▶ **PASSAGE PROVIDED**:
________________________________________

New England case furniture with strong provenance and impressive literature proved attractive to the full house of active bidders who vied with the phones and the Internet for the choice pieces offered. A Salem Chippendale mahogany reverse serpentine chest of drawers with blocked end drawers made by John Chipman went on the phone for $89,680. The four-drawer chest traveled to Italy with former owners and was returned to the United States by the Sack family. It came most recently from a Boston estate and sold on the phone.

The same estate was the source of a dandy Philadelphia Queen Anne mahogany dish top, tilt top candlestand with a birdcage support that auctioneer Ron Bourgeault described as the “best candlestand we’ve ever had.” It, too, included Israel Sack in its provenance, and realized $10,030.

When cabinetmaker Robert Harrold arrived in Portsmouth from London in about 1765, he brought with him some of the latest styles that were emulated by other Portsmouth artisans. His New Hampshire Chippendale cherry armchair made with a pierced splat and square molded legs sold on the phone for $5,900. As he hammered it down, Bourgeault reported that Strawbery Banke had recently acquired its near mate. From the same estate, a Massachusetts Federal mahogany serpentine front sideboard with inlay, also with Sack provenance, went to a phone bidder as well for $11,800.

________________________________________

▶ **GIVEN ENTRIES**:
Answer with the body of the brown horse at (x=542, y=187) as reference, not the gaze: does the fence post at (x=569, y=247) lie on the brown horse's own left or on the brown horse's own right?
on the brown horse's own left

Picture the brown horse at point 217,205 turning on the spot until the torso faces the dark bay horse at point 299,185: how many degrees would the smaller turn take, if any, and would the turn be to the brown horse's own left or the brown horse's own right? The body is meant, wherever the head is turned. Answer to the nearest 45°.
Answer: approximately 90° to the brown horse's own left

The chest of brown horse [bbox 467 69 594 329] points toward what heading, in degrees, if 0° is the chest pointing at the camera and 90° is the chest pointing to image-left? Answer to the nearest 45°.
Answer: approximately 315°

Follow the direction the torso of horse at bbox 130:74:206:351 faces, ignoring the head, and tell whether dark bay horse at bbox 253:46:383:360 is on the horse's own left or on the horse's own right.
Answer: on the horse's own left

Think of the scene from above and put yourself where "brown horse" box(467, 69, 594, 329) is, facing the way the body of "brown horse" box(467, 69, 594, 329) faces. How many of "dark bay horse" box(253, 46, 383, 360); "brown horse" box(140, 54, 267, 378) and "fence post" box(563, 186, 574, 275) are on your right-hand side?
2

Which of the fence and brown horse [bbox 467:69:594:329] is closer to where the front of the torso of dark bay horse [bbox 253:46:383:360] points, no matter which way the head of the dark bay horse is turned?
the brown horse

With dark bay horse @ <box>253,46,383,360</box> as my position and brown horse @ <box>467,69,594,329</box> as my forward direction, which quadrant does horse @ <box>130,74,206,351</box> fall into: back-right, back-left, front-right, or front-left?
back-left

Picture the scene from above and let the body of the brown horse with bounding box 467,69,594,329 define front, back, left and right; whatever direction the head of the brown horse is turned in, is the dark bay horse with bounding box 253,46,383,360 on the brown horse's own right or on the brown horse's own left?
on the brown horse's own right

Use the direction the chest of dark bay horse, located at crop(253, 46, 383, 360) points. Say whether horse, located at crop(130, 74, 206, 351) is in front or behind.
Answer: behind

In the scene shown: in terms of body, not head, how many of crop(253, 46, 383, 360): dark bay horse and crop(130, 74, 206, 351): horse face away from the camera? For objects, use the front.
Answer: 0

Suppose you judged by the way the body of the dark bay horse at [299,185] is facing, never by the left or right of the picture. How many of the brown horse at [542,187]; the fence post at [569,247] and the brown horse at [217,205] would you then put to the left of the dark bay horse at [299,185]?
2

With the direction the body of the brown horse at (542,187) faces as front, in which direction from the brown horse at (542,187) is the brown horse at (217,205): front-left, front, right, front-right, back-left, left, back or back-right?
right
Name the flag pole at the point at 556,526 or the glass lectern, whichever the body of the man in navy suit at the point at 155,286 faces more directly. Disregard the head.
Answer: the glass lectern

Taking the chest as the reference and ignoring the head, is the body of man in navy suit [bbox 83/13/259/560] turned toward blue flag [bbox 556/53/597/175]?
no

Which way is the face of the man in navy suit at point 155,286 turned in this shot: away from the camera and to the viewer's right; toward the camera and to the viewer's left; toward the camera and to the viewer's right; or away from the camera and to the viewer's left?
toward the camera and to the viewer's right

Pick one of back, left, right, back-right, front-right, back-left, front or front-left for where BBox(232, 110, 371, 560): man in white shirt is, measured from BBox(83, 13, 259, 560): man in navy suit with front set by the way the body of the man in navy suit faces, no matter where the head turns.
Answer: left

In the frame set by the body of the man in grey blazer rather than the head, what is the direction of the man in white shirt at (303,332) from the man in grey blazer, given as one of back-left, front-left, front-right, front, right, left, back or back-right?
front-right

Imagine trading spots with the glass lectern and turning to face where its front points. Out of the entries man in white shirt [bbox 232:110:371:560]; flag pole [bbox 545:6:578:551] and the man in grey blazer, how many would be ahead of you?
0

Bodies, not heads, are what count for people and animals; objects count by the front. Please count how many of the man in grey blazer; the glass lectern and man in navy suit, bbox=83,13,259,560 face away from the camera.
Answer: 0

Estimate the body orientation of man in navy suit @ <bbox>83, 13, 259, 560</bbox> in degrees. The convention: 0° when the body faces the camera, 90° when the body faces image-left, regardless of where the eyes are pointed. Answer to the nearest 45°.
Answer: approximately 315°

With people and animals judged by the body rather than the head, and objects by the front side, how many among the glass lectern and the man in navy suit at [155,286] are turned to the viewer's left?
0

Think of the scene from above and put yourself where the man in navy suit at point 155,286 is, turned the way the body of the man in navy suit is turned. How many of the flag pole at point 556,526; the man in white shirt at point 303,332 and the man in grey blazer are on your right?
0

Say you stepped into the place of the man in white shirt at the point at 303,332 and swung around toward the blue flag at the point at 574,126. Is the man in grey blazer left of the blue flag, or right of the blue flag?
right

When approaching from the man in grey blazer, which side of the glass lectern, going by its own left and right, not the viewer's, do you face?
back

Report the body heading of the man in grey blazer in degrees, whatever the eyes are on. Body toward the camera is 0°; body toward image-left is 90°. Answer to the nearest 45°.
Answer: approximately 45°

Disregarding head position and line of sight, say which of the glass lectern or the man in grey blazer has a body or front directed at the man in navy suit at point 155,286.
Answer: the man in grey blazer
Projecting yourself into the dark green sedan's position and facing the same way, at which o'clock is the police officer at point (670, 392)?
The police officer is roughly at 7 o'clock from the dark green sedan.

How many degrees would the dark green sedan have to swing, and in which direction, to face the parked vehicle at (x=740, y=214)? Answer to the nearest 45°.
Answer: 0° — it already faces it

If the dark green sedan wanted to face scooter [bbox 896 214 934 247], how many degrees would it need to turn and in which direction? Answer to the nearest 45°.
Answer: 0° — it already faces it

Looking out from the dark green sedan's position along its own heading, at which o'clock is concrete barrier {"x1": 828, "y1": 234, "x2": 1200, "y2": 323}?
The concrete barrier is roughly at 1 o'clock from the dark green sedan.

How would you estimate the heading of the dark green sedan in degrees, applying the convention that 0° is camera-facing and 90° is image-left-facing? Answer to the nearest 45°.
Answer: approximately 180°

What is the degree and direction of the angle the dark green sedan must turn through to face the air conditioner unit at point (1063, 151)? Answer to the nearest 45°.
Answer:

________________________________________

▶ **TASK DETAILS**: Reproduce verbatim the part of the furniture auction report above that opens with the words containing "The same estate was" and closes with "well for $11,800.".

▶ **REPLY**:
The same estate was the source of a dandy Philadelphia Queen Anne mahogany dish top, tilt top candlestand with a birdcage support that auctioneer Ron Bourgeault described as the “best candlestand we’ve ever had.” It, too, included Israel Sack in its provenance, and realized $10,030.

When cabinetmaker Robert Harrold arrived in Portsmouth from London in about 1765, he brought with him some of the latest styles that were emulated by other Portsmouth artisans. His New Hampshire Chippendale cherry armchair made with a pierced splat and square molded legs sold on the phone for $5,900. As he hammered it down, Bourgeault reported that Strawbery Banke had recently acquired its near mate. From the same estate, a Massachusetts Federal mahogany serpentine front sideboard with inlay, also with Sack provenance, went to a phone bidder as well for $11,800.